Some keepalived settings has to be changed accordingly in the second node. So, check the commented lines in the keepalived.conf

global_defs {
   notification_email {
     admin@manintheit.org
   }
   notification_email_from keepalived@manintheit.org
   smtp_server localhost
   smtp_connect_timeout 30
   router_id ha1 #router_id ha2 on the second node(ha2)
   vrrp_skip_check_adv_addr
   vrrp_garp_interval 0.5
   vrrp_garp_master_delay 1
   vrrp_garp_master_repeat 5
   vrrp_gna_interval 0
   enable_script_security
   script_user root
   vrrp_no_swap
   checker_no_swap
}

# Script used to check if HAProxy is running
vrrp_script check_haproxy {
       script "/usr/bin/pgrep haproxy 2>&1 >/dev/null"
        interval 1
        fall 2
        rise 2
}

# Virtual interface
vrrp_instance VI_01 {
        state MASTER #state BACKUP on the second node(ha2)
        interface enp1s0
        virtual_router_id 120
        priority 101  #priority 100 on the second node(ha2). Higher number wins.
        nopreempt
        advert_int 1
        unicast_src_ip 10.5.100.51  #unicast_src_ip 10.5.100.52 on the second node(ha2)
        unicast_peer {
                10.5.100.52    #unicast_peer 10.5.100.51 on the second (ha2)
        }
        virtual_ipaddress {
                10.5.100.50/24 dev enp1s0 label enp1s0:ha-vip1
        }
        authentication {
                auth_type PASS
                auth_pass MANINTHEIT
        }
        track_script {
                check_haproxy
        }
}

HAProxy Config

#Default configurations in the haproxy.cfg has been omitted.

frontend stats
    bind 10.5.100.51:9000
    mode http
    maxconn 10
    stats enable
    stats show-node
    stats hide-version
    stats realm Haproxy\ Statistics
    stats uri /hastats
    stats auth haadmin:haadmin

frontend k8s-service-pool
  mode tcp
  bind 10.5.100.50:80
  default_backend k8s-service-backend

backend k8s-service-backend
    mode tcp
    balance source
    server k8s-worker-01 10.5.100.21 check port 80 inter 10s rise 1 fall 2 
    server k8s-worker-02 10.5.100.22 check port 80 inter 10s rise 1 fall 2
    server k8s-worker-03 10.5.100.23 check port 80 inter 10s rise 1 fall 2

Restart the service keepalived and haproxy on both nodes.
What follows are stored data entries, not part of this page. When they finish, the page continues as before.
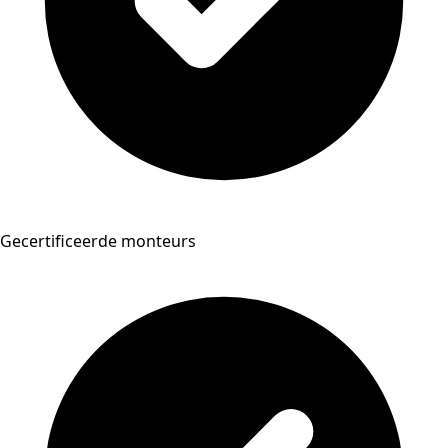
Gecertificeerde monteurs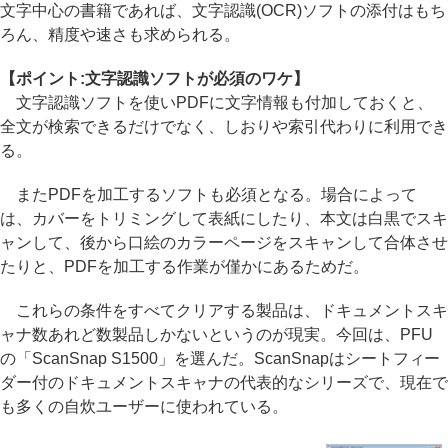
文字中心の書籍であれば、文字認識(OCR)ソフトの添付はもち
ろん、精度や速さも求められる。
【ポイント:文字認識ソフトが必須のワケ】
文字認識ソフトを使いPDFに文字情報も付加しておくと、
全文が検索できるだけでなく、しおりや索引代わりに利用でき
る。
またPDFを加工するソフトも必須となる。場合によって
は、カバーをトリミングして表紙にしたり、本文は白黒でスキ
ャンして、後から口絵のカラーページをスキャンして合体させ
たりと、PDFを加工する作業が僅かにあるためだ。
これらの条件をすべてクリアする製品は、ドキュメントスキ
ャナ数あれど数製品しかないというのが現実。今回は、PFU
の「ScanSnap S1500」を選んだ。ScanSnapはシートフィー
ダー付のドキュメントスキャナの代表的なシリーズで、現在で
も多くの自炊ユーザーに使われている。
# sudo systemctl restart haproxy
# sudo systemctl restart keepalived

Experiment:

1- Lets check with tcpdump utility if master node sends VRRP advertisement packets to every second to all members of VRRP group.

# tcpdump proto 112 -n

2- Lets check interface IPs; As you see, first node(ha1) looks active node as it register to VIP 10.5.100.50.

Second Part of the Post will be published soon, Stay healthy!